Unique to the pathway
We also want to regulate a unique pathway to prevent negatively impacting other pathways. For instance, during energy sufficiency, a cell may want to store its free glucose in reserves. Cells can store their glucose in the form of glycogen, however, one of the initial substrates for glycogen synthesis is glucose 6-phosphate. I hope you can begin to see the problem with regulating hexokinase for glycolysis regulation. During energy sufficiency, we would aim to reduce the rate of glycolysis while also storing our nutrients for later use. By inhibiting hexokinase, we accomplish the goal of slowing down glycolysis, but we do so at the cost of glycogen synthesis (as well as other pathways such as the pentose phosphate pathway, which is important for nucleotide synthesis).
Pathways often include steps that release a large quantity of free energy, making those steps irreversible. Once an irreversible step is completed, the cell has, in some ways, committed to that pathway. When regulating a pathway, then, it is useful to consider where these large releases of free energy are, and if we can target these irreversible steps. When we look at these three characteristics, we begin to understand why nature “chose” phosphofructokinase-1 (PFK-1) as an important regulatory step of glycolysis. It is early enough to prevent wasting a second ATP molecule (step 3), it is unique to the pathway, and it catalyzes an irreversible step in glycolysis.

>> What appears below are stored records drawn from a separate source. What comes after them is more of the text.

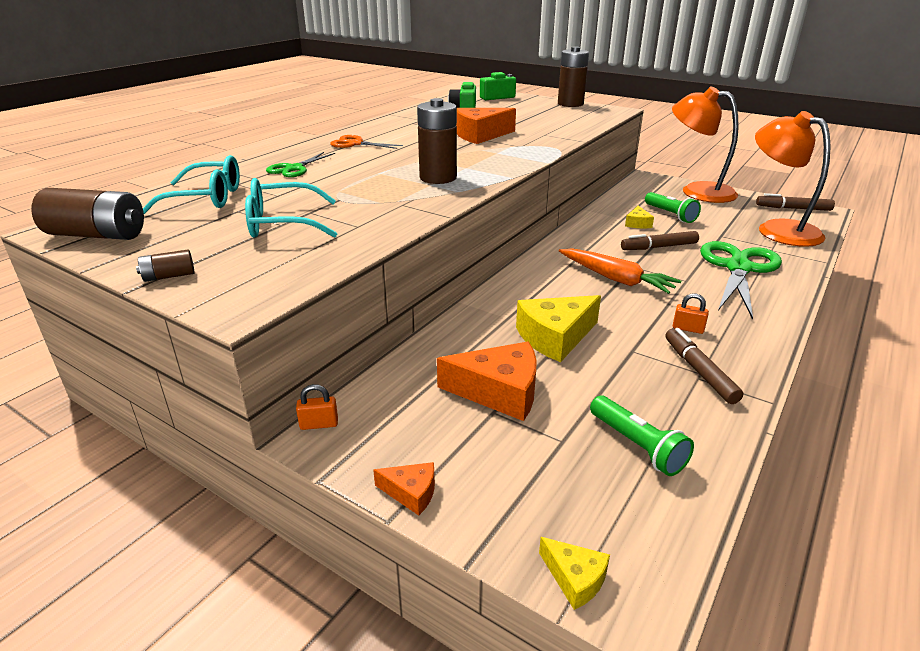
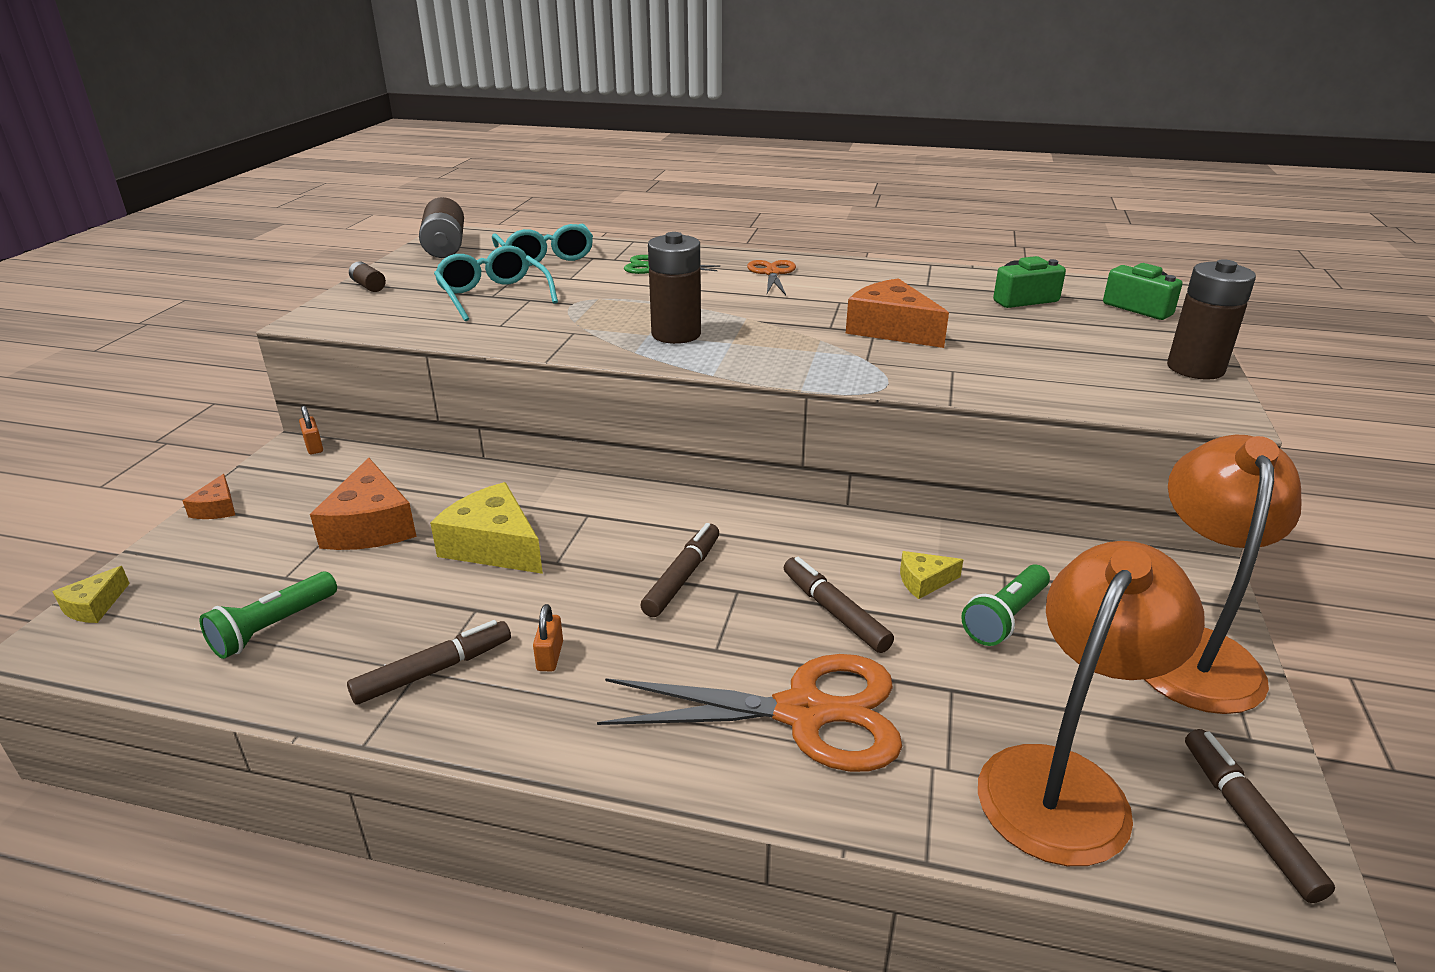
camera: 70 degrees right, 0 degrees up
(615, 279) = (682, 577): orange carrot -> brown marker
(738, 268) = (803, 713): green scissors -> orange scissors

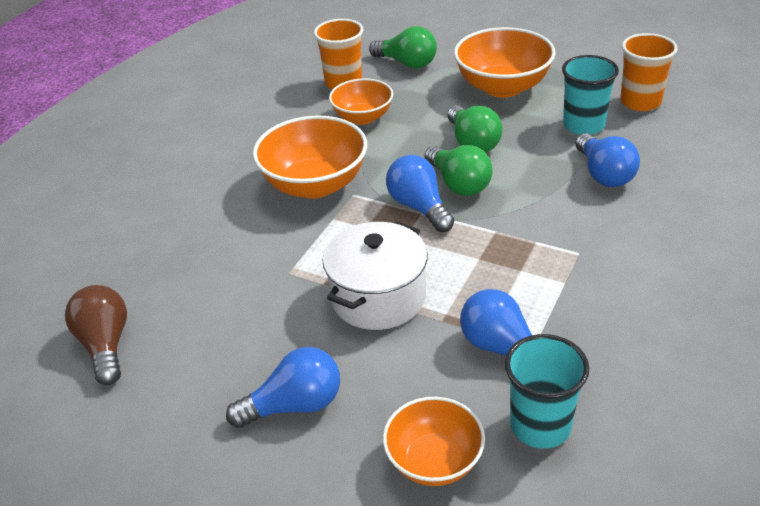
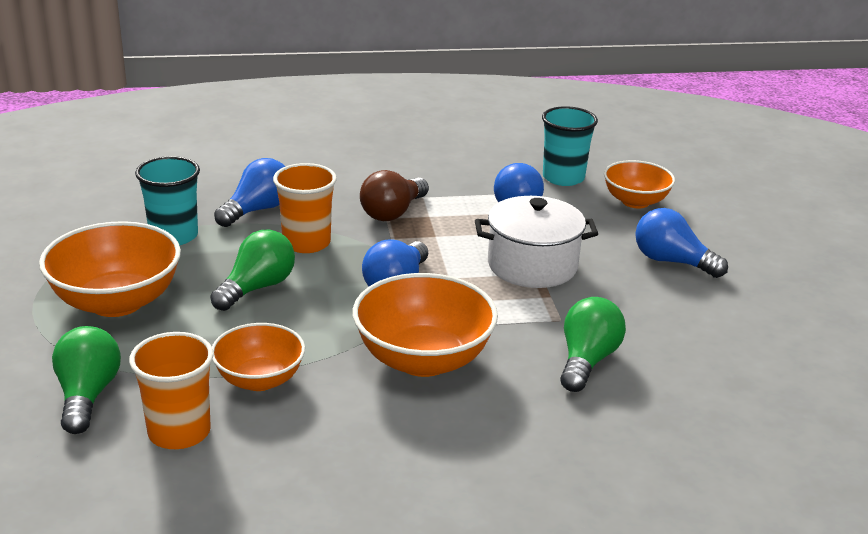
camera: 130 degrees left, 10 degrees down
(106, 345) = (759, 377): brown light bulb -> brown light bulb (393, 212)
(458, 184) = (338, 275): green light bulb -> green light bulb (587, 361)
(640, 102) = (103, 216): orange cup -> orange cup (306, 243)

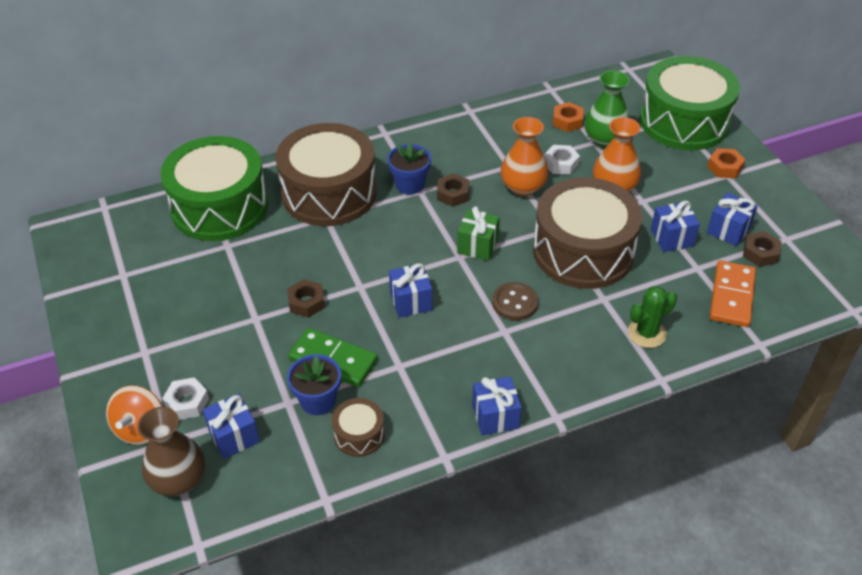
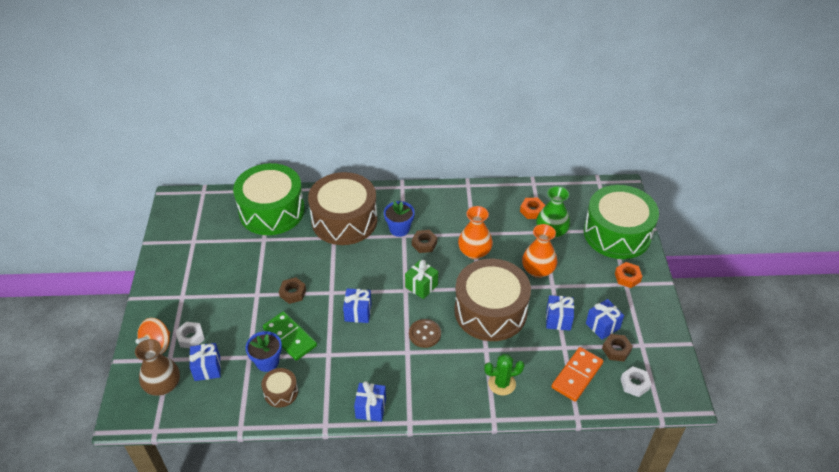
camera: 20 degrees right, 0 degrees up
(561, 164) = (510, 242): white nut -> white nut (634, 384)

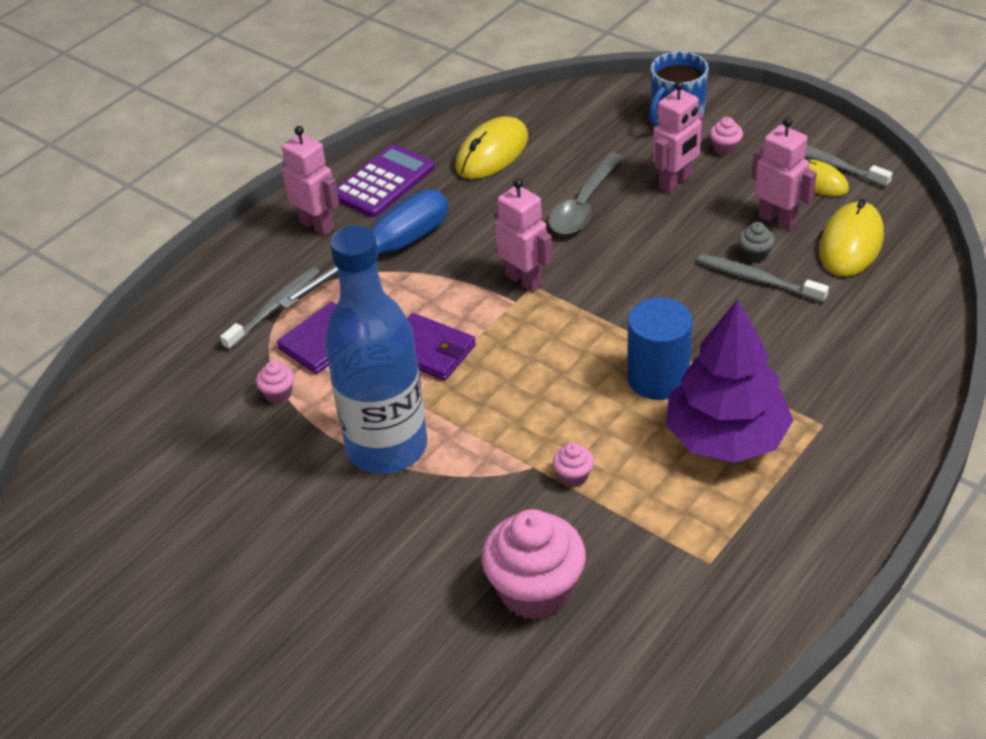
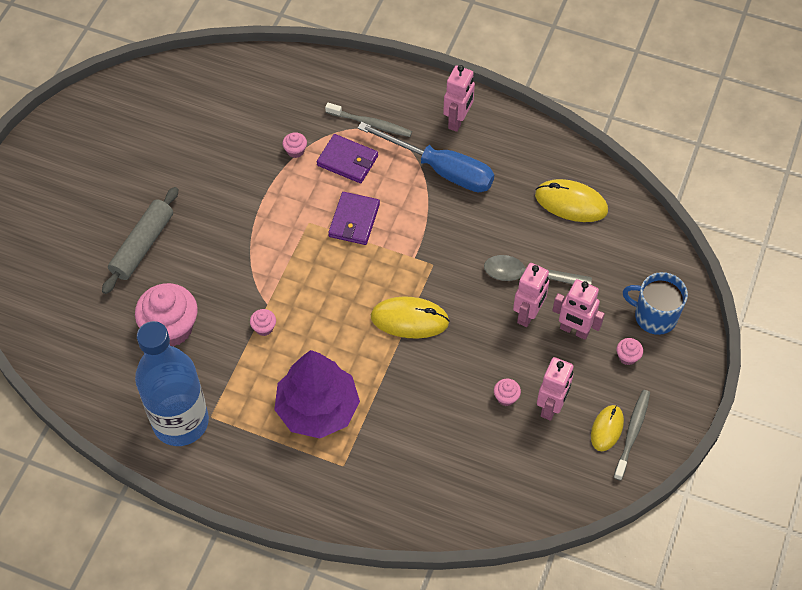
camera: 70 degrees right, 15 degrees up
(363, 608) = (142, 245): none -> grey rolling pin
(384, 182) = (516, 145): purple calculator -> none
(387, 447) = (265, 221): blue bottle -> blue bottle (181, 422)
(524, 280) = (437, 257): pink robot -> pink robot (528, 314)
(658, 378) = (362, 358): blue cylinder -> none
(755, 255) = (506, 397): grey cupcake -> pink cupcake
(758, 279) = (479, 404): grey toothbrush -> none
(851, 243) = (538, 461): yellow mouse -> yellow mouse (409, 319)

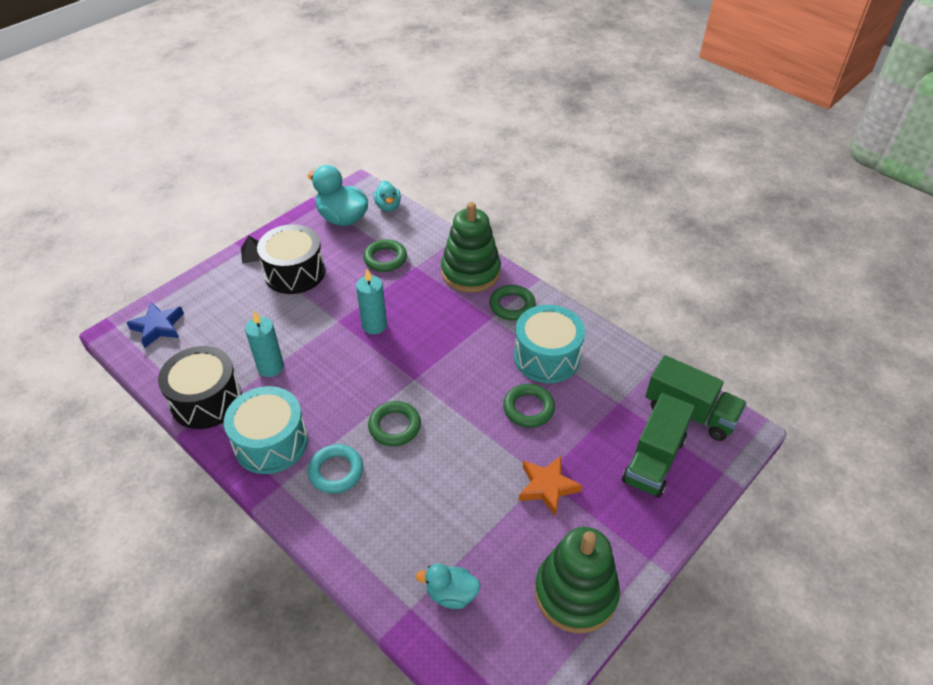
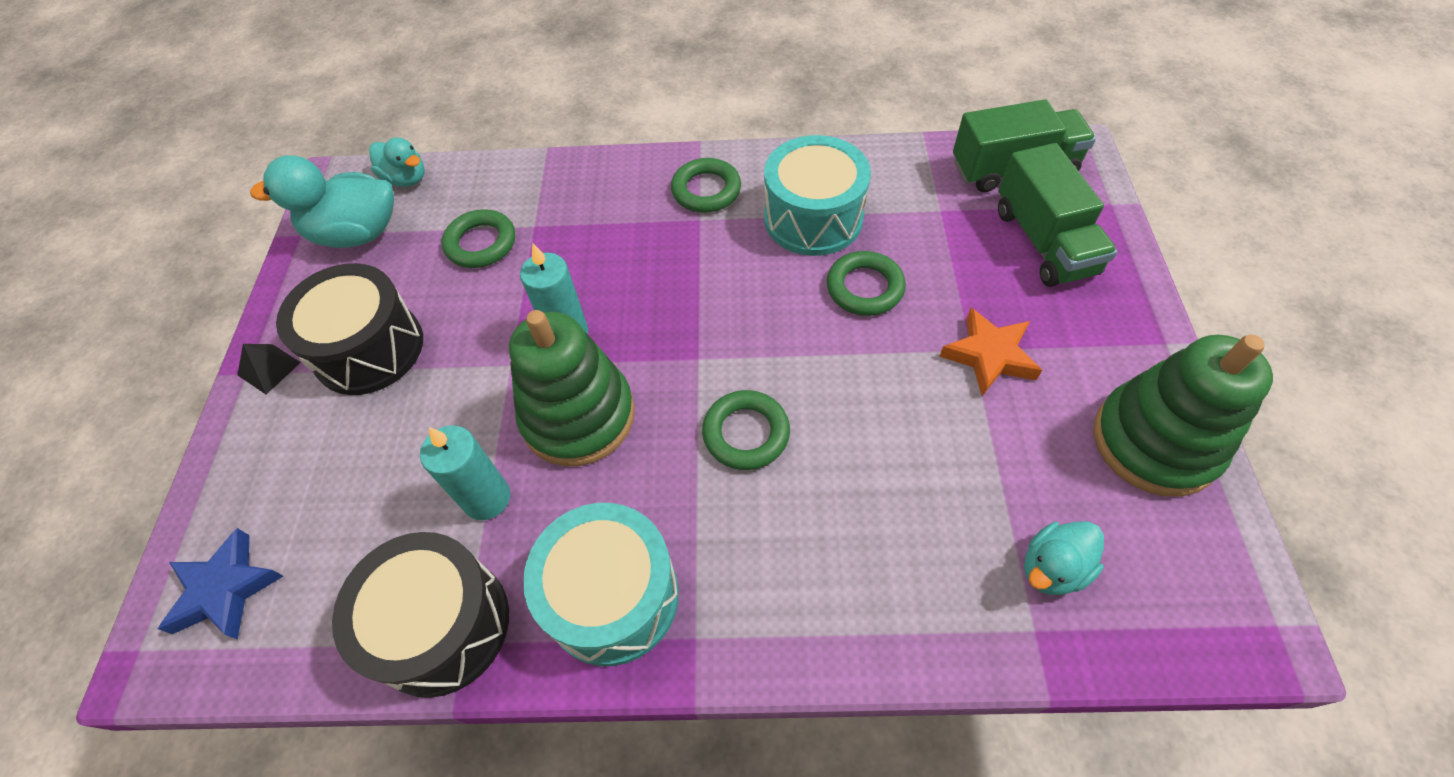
camera: 40 degrees left, 10 degrees up
(336, 471) = (745, 553): turquoise ring -> none
(470, 272) = (611, 186): green stacking toy -> green stacking toy (578, 416)

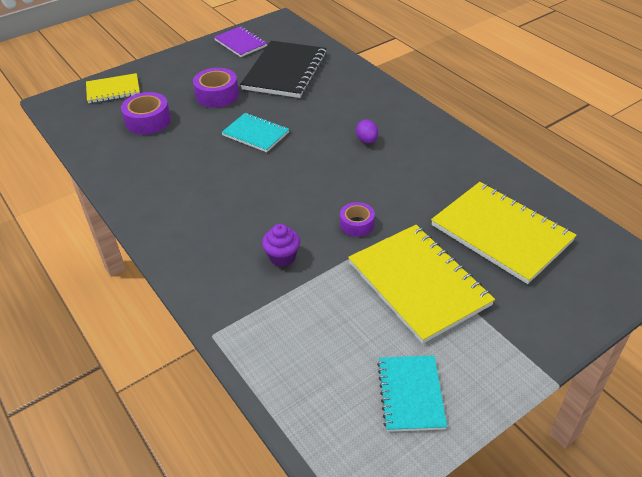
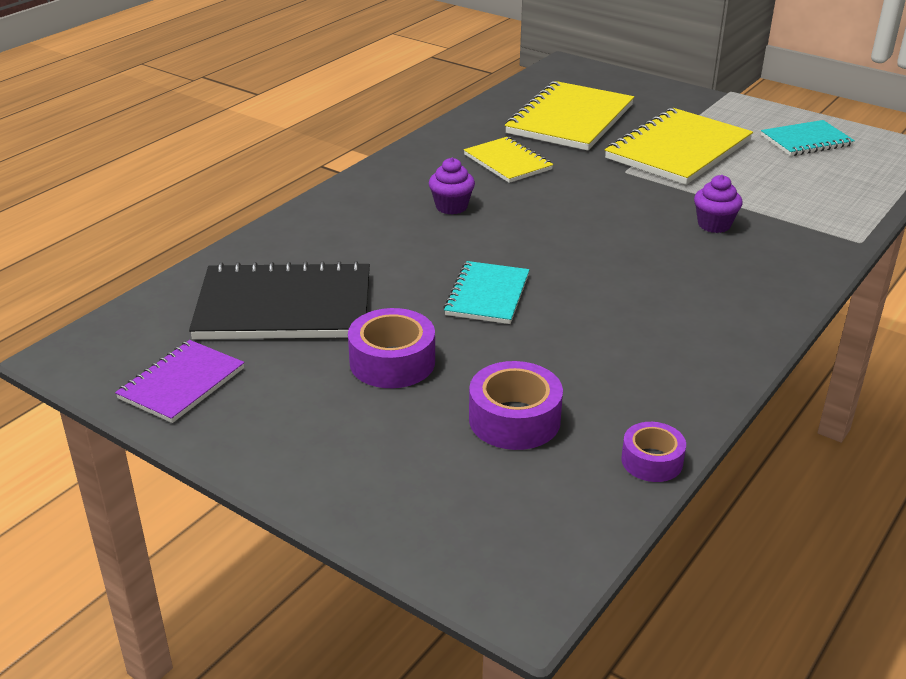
camera: 110 degrees left, 10 degrees down
(113, 90) = (431, 510): yellow notebook -> yellow notebook (507, 162)
(357, 224) = (621, 191): purple tape -> purple tape (652, 461)
(367, 140) = (451, 207): purple egg -> purple cupcake

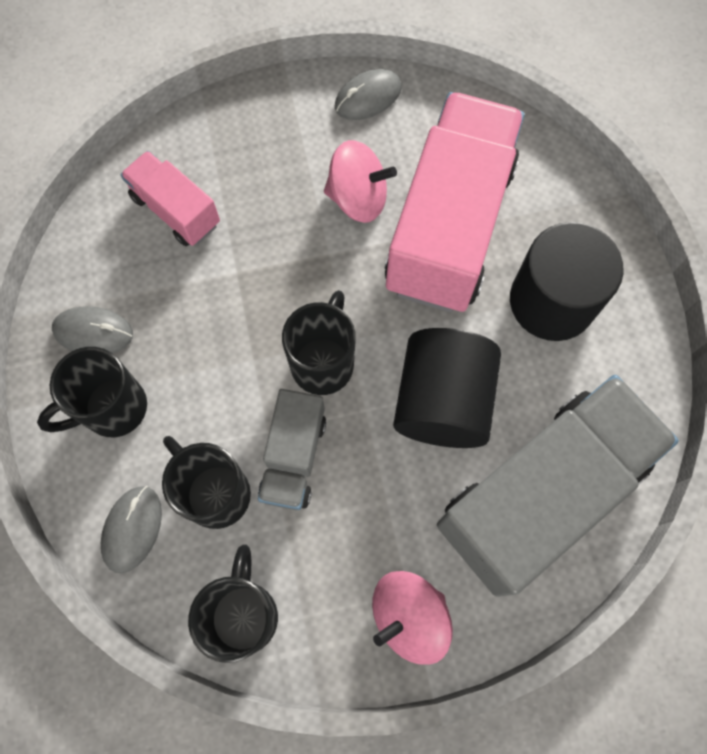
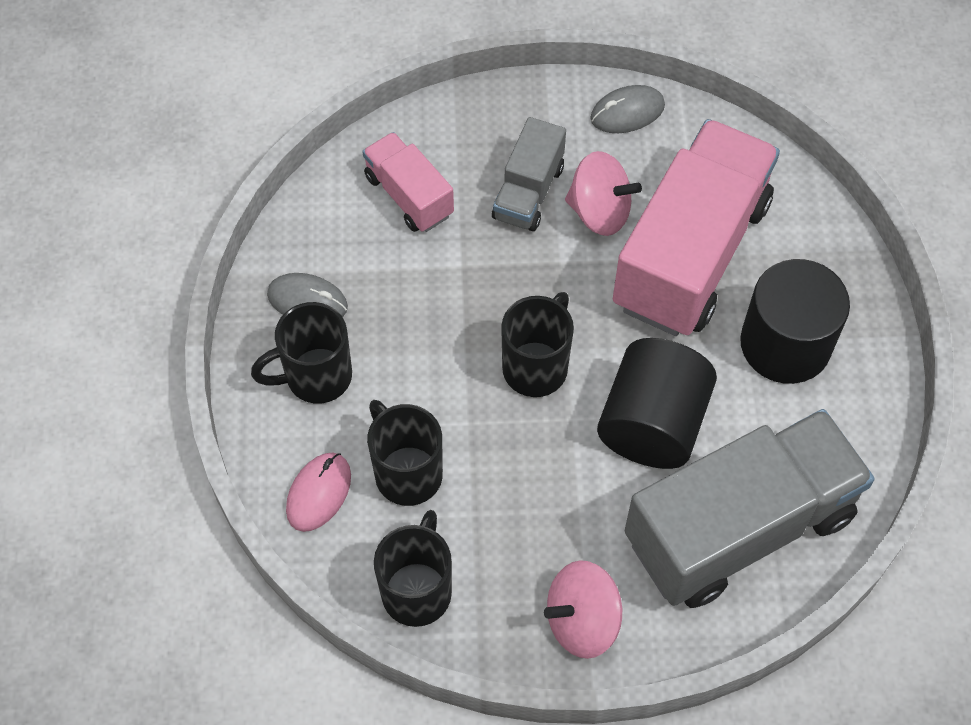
camera: 10 degrees right, 10 degrees down
(132, 529) = (318, 493): grey mouse -> pink mouse
(293, 457) = (491, 452): grey truck -> grey truck (528, 192)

Molecules that regulate PFK-1
Consequently, we next ask what molecules could regulate PFK-1? ATP, AMP, ADP, citrate, and fructose 2,6 bisphosphate regulate PFK-1 activity but are they stimulatory or inhibitory? If we think about the end goals of glycolysis, we can find the answer to this question. ATP is one of the products of glycolysis, and when there are sufficient amounts of ATP, we may not need rapid glycolysis; ATP can negatively regulate PFK-1 activity. Essentially, ATP tells PFK-1, “hey we have enough energy you can rest.” Conversely, ATP’s energy can be utilized with the release of AMP and ADP and therefore, high concentrations of ADP or AMP are indicative of less energy available. Naturally, AMP and ADP stimulate PFK-1 activity – ‘hey, we need to produce more energy!’ Citrate’s regulatory role can seem confusing at first, but if we break down the steps it becomes clearer. When oxygen is available, the final product of glycolysis, pyruvate, can travel to the mitochondria and be converted to Acetyl-CoA. Here it will react with oxaloacetate to form citrate, which then proceeds through the citric acid cycle. If there are higher levels of citrate, it indicates that more acetyl-CoA, and therefore, pyruvate, is available indicating a high rate of glycolysis. However, if citrate is not being consumed as quickly as it is produced then the rate of the citric acid cycle is slower than that of glycolysis. Accordingly, citrate negatively regulates PFK-1 to allow the citric acid cycle to catch up. Fructose 2,6-bisphosphate stimulates PFK-1 but is outside the scope of this walkthrough (regulated by insulin, glucagon, and other molecules).
I hope this modest explanation has helped you understand glycolysis regulation. More importantly, I hope it has helped you realize that, as you make your way through biochemistry (and further into your scientific endeavors), it is equally as important that you learn to question each pathway you learn – in your studying, mutate each enzyme, and walk through the ramifications on not only that pathway, but any other related ones. Consider interactions between pathways and their products, and how a single mutation can reverberate through many biological processes. Human diseases often arise this way – this exercise is not only useful for your coursework, but if you happen to have aspirations beyond completing your biology or biochemistry course, the mindset you cultivate can allow you to excel in medicine, research, and so many other fields.